The primary aim of most investment sites advertising sky-high interest rates on Google is not to sell a product straight away but to induce people to input their details.
Then a salesperson will call to discuss what may be a legitimate - but high-risk - investment, or even potentially a scam.
Amazingly, these firms, known as “introducing agents”, do not have to be regulated by the FCA and nor do the products they sell, meaning consumers have very little protection.
The watchdog says it is only responsible for regulating particular types of firms. This includes any firm that promotes financial products but companies can get around this by saying that they are merely introducing an opportunity, rather than giving advice or arranging an investment.

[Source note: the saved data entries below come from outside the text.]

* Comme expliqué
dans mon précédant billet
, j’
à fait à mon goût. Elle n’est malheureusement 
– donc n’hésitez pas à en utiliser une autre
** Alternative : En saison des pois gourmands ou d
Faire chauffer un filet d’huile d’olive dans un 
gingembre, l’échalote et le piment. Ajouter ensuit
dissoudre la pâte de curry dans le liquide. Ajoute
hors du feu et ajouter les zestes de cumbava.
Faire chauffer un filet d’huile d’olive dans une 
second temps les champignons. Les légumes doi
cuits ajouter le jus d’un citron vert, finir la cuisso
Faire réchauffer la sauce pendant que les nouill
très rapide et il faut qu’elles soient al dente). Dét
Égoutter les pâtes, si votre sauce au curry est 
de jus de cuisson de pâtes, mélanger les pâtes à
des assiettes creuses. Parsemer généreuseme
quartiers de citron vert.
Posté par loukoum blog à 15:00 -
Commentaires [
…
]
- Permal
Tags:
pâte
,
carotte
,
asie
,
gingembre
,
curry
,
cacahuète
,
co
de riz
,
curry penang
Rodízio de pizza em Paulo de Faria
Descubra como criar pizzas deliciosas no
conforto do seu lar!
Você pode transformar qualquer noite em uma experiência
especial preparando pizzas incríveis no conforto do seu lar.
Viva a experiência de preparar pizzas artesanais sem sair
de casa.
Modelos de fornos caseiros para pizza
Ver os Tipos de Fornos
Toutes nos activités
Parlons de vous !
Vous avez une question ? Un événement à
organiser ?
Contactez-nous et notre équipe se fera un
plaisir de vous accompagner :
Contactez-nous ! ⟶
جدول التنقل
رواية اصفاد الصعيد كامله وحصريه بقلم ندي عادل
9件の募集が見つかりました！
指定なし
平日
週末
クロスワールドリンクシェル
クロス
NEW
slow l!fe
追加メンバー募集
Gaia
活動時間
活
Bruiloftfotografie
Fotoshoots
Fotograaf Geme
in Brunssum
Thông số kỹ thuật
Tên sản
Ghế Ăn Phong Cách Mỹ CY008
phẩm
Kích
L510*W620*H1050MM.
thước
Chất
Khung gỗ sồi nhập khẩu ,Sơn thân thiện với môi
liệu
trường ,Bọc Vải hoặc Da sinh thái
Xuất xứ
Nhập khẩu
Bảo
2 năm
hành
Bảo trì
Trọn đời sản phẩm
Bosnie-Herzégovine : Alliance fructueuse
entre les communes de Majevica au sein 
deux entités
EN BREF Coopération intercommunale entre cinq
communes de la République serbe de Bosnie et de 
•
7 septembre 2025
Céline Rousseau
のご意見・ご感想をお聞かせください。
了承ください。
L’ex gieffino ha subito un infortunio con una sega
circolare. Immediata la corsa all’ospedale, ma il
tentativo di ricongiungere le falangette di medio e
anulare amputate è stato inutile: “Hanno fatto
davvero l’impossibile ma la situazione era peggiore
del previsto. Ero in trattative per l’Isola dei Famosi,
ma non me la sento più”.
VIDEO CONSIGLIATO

However, many people who have been on the other end of a sales pitch from an introducing agent would be forgiven for thinking that they are hearing a promotion for a financial product.
Another glaring hole in the regulations means that companies can trumpet their FCA credentials and be listed on the FCA register without ever being assessed by the regulator at all.
Any unregulated company can set itself up to promote investments as long as an FCA-regulated firm will vouch for it. The company will then appear on the FCA register as an “appointed representative” with no checks done by the FCA at all.
This has led to a cottage industry where a small number of regulated firms charge unregulated firms to piggyback on their FCA authorisation. This causes understandable confusion for consumers.
Very rarely are there any consequences for the regulated firm if the unregulated firm then breaks the rules.